Furthermore, he talked about a host of administrative challenges hindering the efficiency of the National Revenue Authourity (NRA) including auditing of specialised sectors; assessing the effectiveness of tax incentives; difficulties in the procedures and criteria for tax rulings and tax decisions; difficulties in identifying physical location of business entities; continued retention of revenue by MDAs; compromising staff and taxpayers; lack of fully automated and integrated tax systems and the cultural problem of corruption.

However, Jalloh said the opportunities for the NRA and for the country to enhance its domestic revenue mobilisation to provide for its citizenry going into the future are immense and achievable within the short, medium and long term goals set by the NRA.
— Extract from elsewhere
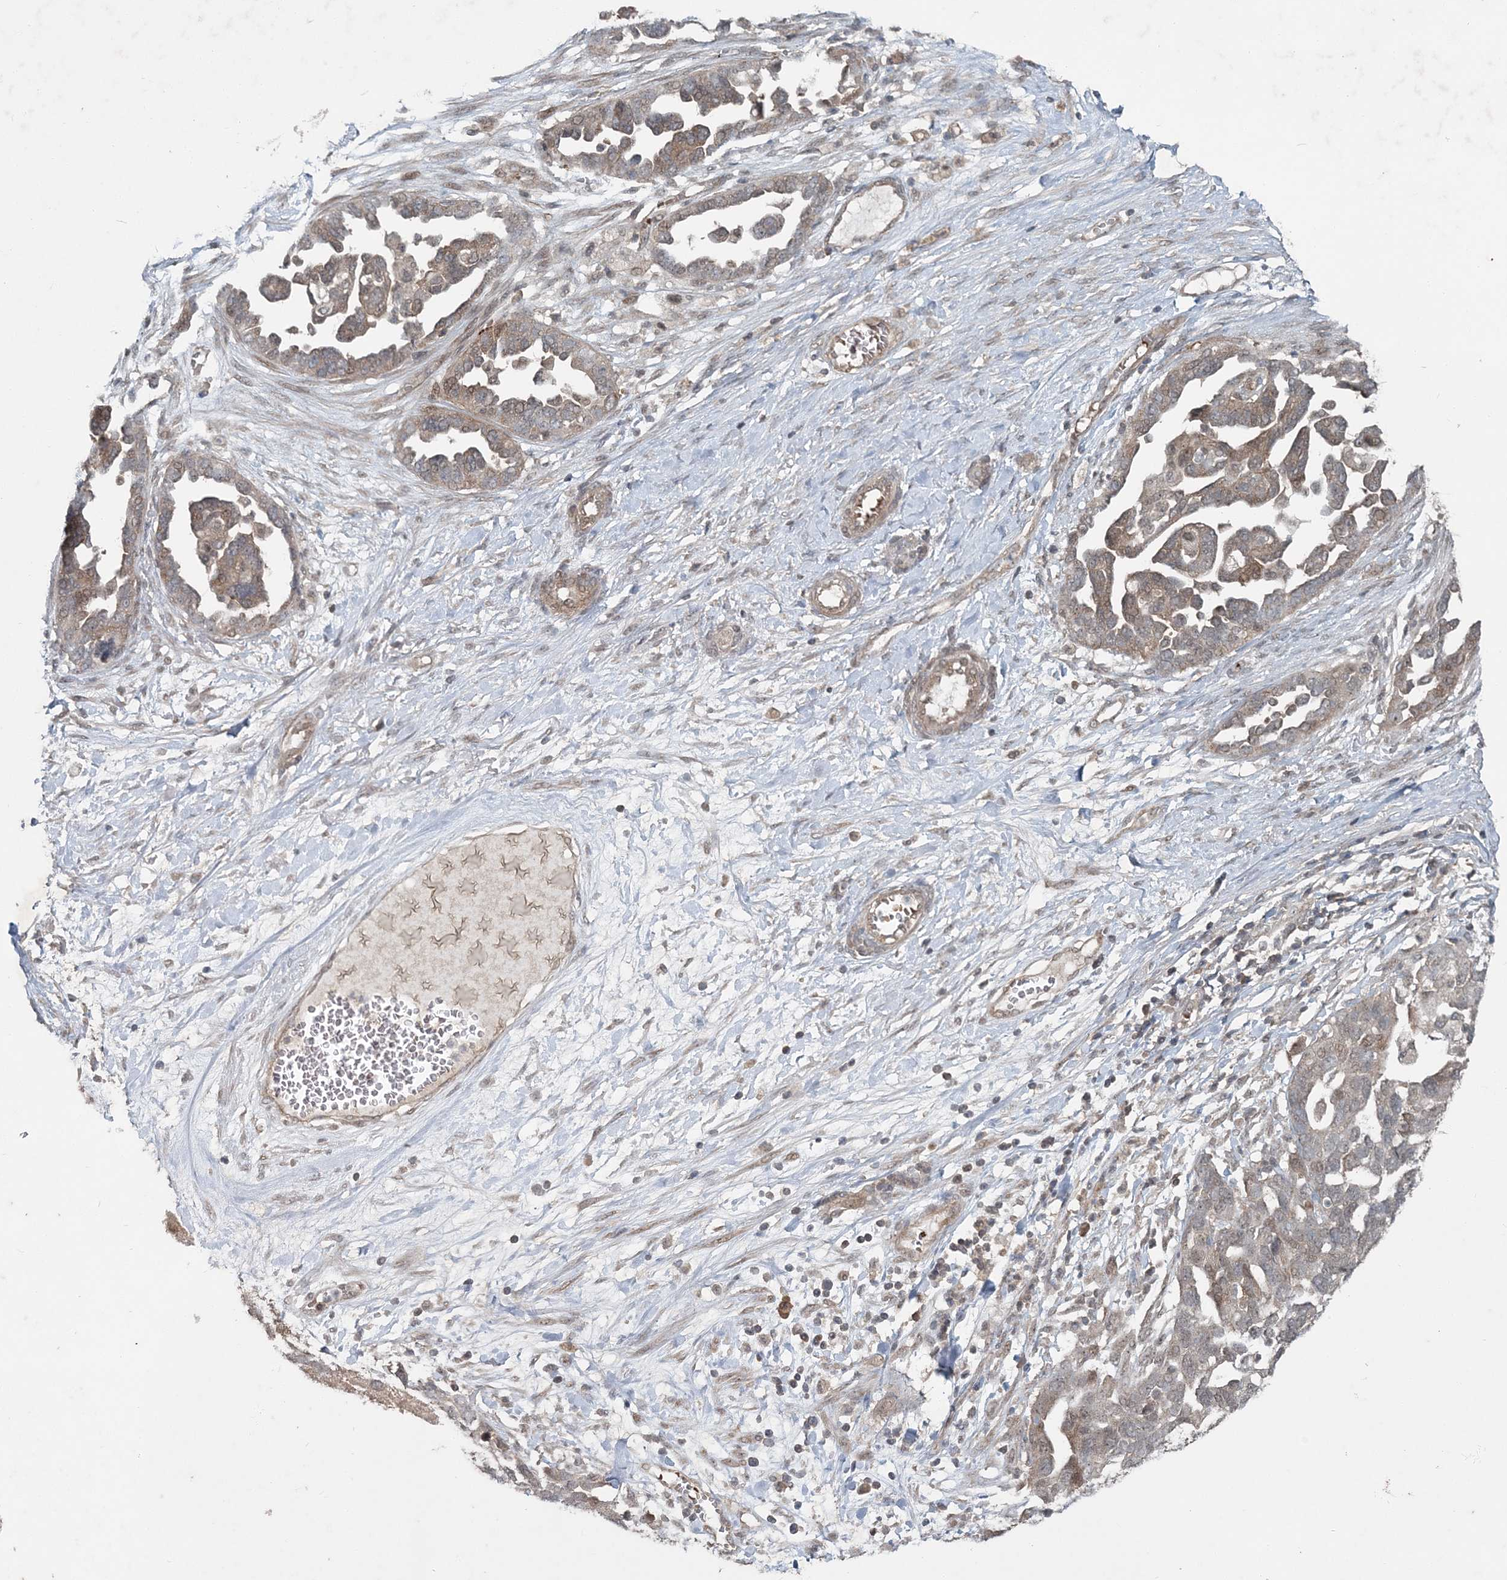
{"staining": {"intensity": "weak", "quantity": "25%-75%", "location": "cytoplasmic/membranous,nuclear"}, "tissue": "ovarian cancer", "cell_type": "Tumor cells", "image_type": "cancer", "snomed": [{"axis": "morphology", "description": "Cystadenocarcinoma, serous, NOS"}, {"axis": "topography", "description": "Ovary"}], "caption": "Ovarian cancer (serous cystadenocarcinoma) was stained to show a protein in brown. There is low levels of weak cytoplasmic/membranous and nuclear expression in approximately 25%-75% of tumor cells. (DAB (3,3'-diaminobenzidine) IHC, brown staining for protein, blue staining for nuclei).", "gene": "FBXL17", "patient": {"sex": "female", "age": 54}}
“The NRA has clear, measurable targets for improving domestic revenue mobilisation which are in line with international best practices,” said Jalloh.  “Whilst the challenges should not be underestimated, we have seen from our peers in the ECOWAS and the broader Africa region that progress is possible. Through proposed reforms we believe the NRA can move this country towards a more self-dependent situation, reducing reliance on donors support and indebtedness.”

In 2016, the NRA collected Le 2.799 trillion, which is roughly 12.2% of GDP. The NRA target for 2017 is set at Le3.64 trillion, which implies a 30% increase on the previous year’s collection. The ultimate goal, said Jalloh, is to reach the ECOWAS target of 16.9% tax-to-GDP ratio by 2021.

Sierra Leone has undertaken some significant transformation of its tax system in recent years, with the implementation of new policies and reforms that have produced substantial and consistent increases in revenue collection. Jalloh said this transformation is an ongoing process through which the NRA seeks to continue evolving and improving within the economic climate.

In a bid to meet the much needed revenue to address the government’s fiscal space, the NRA, according to Jalloh, is currently embarking on reforms, including the establishment of a centralised debt management and compliance unit; improve Customs valuation by updating the Price Reference Database with original price data from Cargo Tracking Company; fully operationalise the newly constructed Mobile Scanning System, a non-intrusive technology for import examination; continue to work with the Revenue for Prosperity (R4P) under the DFID funded programme with NRA to modernise revenue administration; and design a new tax administration improvement programme through the IMF’s RMTF Technical Assistance programme.

Proposed Tax Policy measures for 2017 include the imposition of excise on tobacco imports and increase in the import duty rate for same- from 10% to 20%; consolidation of domestic revenue, allowing revenue retaining MDAs to remit their collection into the Consolidated Revenue Fund; restriction of duty waivers by ensuring incentives are granted transparently through existing legislations; legislate a royalty charge of 0.5% on turnover for the telecoms service providers; impose 20% excise on gambling and betting tickets sales; review license fees for alluvial and small scale mining and fisheries operators; and roll out specific excise duty policy to all alcoholic imports.

“These proposed reforms are aimed at leading the NRA in the direction of increased revenue mobilisation,” said Jalloh.